What you are asked to do:
Each line of the data should be given again exactly.

--- Task input Enclosed Below ---

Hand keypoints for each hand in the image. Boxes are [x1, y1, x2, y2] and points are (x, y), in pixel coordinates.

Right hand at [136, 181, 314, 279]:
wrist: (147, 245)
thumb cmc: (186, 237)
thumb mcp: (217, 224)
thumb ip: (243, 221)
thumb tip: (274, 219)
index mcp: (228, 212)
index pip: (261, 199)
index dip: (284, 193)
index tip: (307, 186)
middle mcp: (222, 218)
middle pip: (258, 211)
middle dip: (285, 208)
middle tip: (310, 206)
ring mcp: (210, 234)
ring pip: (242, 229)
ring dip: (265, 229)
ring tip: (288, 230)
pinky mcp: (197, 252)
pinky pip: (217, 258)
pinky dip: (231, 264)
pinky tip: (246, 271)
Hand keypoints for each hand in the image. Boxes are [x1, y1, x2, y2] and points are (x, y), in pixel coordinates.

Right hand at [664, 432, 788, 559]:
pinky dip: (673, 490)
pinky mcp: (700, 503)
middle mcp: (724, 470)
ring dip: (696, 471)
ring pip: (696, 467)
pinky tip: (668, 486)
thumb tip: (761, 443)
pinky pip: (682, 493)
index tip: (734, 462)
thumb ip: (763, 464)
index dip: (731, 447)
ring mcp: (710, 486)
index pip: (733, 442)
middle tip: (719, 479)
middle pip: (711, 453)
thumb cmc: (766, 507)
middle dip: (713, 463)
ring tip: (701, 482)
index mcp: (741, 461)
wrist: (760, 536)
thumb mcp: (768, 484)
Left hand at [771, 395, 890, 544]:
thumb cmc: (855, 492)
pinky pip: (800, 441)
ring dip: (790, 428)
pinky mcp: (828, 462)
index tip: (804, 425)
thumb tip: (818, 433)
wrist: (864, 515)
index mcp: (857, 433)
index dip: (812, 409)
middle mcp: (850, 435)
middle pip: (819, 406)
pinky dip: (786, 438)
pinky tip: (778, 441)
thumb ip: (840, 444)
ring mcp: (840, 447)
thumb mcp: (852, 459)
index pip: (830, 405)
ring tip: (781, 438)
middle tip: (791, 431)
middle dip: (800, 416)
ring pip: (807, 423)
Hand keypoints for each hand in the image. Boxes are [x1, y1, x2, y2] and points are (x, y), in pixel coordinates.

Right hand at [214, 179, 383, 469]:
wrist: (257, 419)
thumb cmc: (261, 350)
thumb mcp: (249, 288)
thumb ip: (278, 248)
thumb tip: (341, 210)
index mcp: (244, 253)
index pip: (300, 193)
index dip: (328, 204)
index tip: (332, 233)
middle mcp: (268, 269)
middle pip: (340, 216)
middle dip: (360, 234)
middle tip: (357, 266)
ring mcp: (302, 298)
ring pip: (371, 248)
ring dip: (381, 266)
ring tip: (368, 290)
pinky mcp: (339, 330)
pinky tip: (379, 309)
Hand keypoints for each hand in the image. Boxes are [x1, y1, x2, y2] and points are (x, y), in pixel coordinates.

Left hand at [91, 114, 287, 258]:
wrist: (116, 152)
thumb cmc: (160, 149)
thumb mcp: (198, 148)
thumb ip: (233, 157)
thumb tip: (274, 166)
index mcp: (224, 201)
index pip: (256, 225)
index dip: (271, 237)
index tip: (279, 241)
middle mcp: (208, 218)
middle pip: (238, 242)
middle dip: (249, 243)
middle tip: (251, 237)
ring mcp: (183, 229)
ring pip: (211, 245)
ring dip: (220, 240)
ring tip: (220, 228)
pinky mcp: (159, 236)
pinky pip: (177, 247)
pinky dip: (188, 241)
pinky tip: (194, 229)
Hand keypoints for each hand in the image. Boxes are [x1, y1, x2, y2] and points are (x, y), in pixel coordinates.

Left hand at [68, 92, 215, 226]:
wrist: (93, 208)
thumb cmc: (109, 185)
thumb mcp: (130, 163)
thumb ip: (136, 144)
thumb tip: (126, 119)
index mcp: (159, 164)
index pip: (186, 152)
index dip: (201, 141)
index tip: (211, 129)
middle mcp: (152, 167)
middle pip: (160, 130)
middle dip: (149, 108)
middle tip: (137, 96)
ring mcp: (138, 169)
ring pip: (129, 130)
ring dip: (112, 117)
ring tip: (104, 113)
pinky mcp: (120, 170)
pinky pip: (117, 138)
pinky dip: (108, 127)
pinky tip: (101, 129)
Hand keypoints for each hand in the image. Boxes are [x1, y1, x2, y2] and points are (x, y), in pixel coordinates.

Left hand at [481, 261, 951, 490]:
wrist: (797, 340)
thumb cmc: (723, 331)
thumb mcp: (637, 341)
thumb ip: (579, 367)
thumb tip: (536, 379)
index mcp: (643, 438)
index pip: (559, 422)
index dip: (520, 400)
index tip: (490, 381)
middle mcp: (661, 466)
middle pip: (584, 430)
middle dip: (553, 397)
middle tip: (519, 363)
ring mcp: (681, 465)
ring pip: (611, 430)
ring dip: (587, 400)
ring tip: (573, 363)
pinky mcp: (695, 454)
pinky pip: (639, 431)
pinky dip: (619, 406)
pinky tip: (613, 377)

--- End of Enclosed Task input ---

Response area:
Hand keypoints for each hand in the image. Boxes are [x1, y1, x2, y2] and points are (x, y), in pixel coordinates.

Right hand at [136, 181, 314, 279]:
wrist: (147, 245)
thumb cmc: (186, 237)
thumb mcp: (217, 224)
thumb ip: (243, 221)
thumb tip: (274, 219)
index mcp: (228, 212)
index pip: (261, 199)
index dip: (284, 193)
index tip: (307, 186)
middle mcp: (222, 218)
middle pip: (258, 211)
middle dip: (285, 208)
middle tip: (310, 206)
ring mcp: (210, 234)
ring pip: (242, 229)
ring dip: (265, 229)
ring tip: (288, 230)
pinky mcp: (197, 252)
pinky pip: (217, 258)
pinky dip: (231, 264)
pinky tip: (246, 271)
Hand keypoints for each hand in the image. Boxes are [x1, y1, x2, y2] and points are (x, y), in pixel coordinates.

Right hand at [664, 432, 788, 559]:
pinky dip: (673, 490)
pinky mcp: (700, 503)
middle mcp: (724, 470)
ring dip: (696, 471)
ring pip: (696, 467)
pinky tip: (668, 486)
thumb tip: (761, 443)
pinky pip: (682, 493)
index tip: (734, 462)
thumb ip: (763, 464)
index dip: (731, 447)
ring mcp: (710, 486)
index pip: (733, 442)
middle tip: (719, 479)
middle pip: (711, 453)
thumb cmc: (766, 507)
middle dip: (713, 463)
ring tip: (701, 482)
index mcp: (741, 461)
wrist: (760, 536)
thumb mcp: (768, 484)
Left hand at [771, 395, 890, 544]:
thumb cmc: (855, 492)
pinky pip: (800, 441)
ring dip: (790, 428)
pinky mcp: (828, 462)
index tip: (804, 425)
thumb tip: (818, 433)
wrist: (864, 515)
index mcp: (857, 433)
index dip: (812, 409)
middle mcp: (850, 435)
middle pip: (819, 406)
pinky dip: (786, 438)
pinky tip: (778, 441)
thumb ip: (840, 444)
ring mcp: (840, 447)
thumb mcp: (852, 459)
index pip: (830, 405)
ring tip: (781, 438)
middle tip: (791, 431)
middle dip: (800, 416)
ring pip: (807, 423)
Hand keypoints for each hand in the image. Boxes are [x1, y1, x2, y2] and points are (x, y), in pixel coordinates.

Right hand at [214, 179, 383, 469]:
wrist: (257, 419)
thumb cmc: (261, 350)
thumb mcp: (249, 288)
thumb ip: (278, 248)
thumb tip: (341, 210)
index mcp: (244, 253)
index pip: (300, 193)
index dip: (328, 204)
index tip: (332, 233)
middle mcp: (268, 269)
middle pip: (340, 216)
middle dip: (360, 234)
middle tip: (357, 266)
ring mcp: (302, 298)
ring pip: (371, 248)
ring dip: (381, 266)
ring tip: (368, 290)
pinky mcp: (339, 330)
pinky tip: (379, 309)
Hand keypoints for each hand in the image. Boxes are [x1, y1, x2, y2] and points are (x, y), in pixel coordinates.

Left hand at [91, 114, 287, 258]:
wrist: (116, 152)
thumb cmc: (160, 149)
thumb mcp: (198, 148)
thumb ip: (233, 157)
thumb tip: (274, 166)
index mcp: (224, 201)
index pip: (256, 225)
index dip: (271, 237)
index tip: (279, 241)
middle mcp: (208, 218)
middle pip: (238, 242)
middle dip: (249, 243)
middle tip: (251, 237)
ring mcp: (183, 229)
ring pip: (211, 245)
ring dip: (220, 240)
ring tip: (220, 228)
pinky mcp: (159, 236)
pinky pip: (177, 247)
pinky dip: (188, 241)
pinky tip: (194, 229)
Hand keypoints for each hand in the image. Boxes are [x1, y1, x2, y2] and points are (x, y), in pixel coordinates.

Left hand at [68, 92, 215, 226]:
wrist: (93, 208)
thumb cmc: (109, 185)
thumb mcp: (130, 163)
thumb ip: (136, 144)
thumb tip: (126, 119)
index mcp: (159, 164)
index pip: (186, 152)
index dip: (201, 141)
index tip: (211, 129)
middle mcp: (152, 167)
middle pip: (160, 130)
middle dip: (149, 108)
middle tip: (137, 96)
ring mcp: (138, 169)
ring pip: (129, 130)
ring dip: (112, 117)
ring tip: (104, 113)
pinky mcp: (120, 170)
pinky pip: (117, 138)
pinky dip: (108, 127)
pinky tip: (101, 129)
Hand keypoints for each hand in the image. Boxes are [x1, y1, x2, y2] and points are (x, y), in pixel coordinates.

Left hand at [481, 261, 951, 490]:
wrist: (797, 340)
thumb cmc: (723, 331)
thumb mcp: (637, 341)
thumb ip: (579, 367)
thumb tip: (536, 379)
index mcp: (643, 438)
index pip: (559, 422)
index dip: (520, 400)
index tip: (490, 381)
middle mcp: (661, 466)
middle pip: (584, 430)
middle dip: (553, 397)
middle tip: (519, 363)
ring mcp: (681, 465)
ring pip: (611, 430)
ring dip: (587, 400)
ring tip: (573, 363)
pinky mcp: (695, 454)
pinky pip: (639, 431)
pinky dip: (619, 406)
pinky tip: (613, 377)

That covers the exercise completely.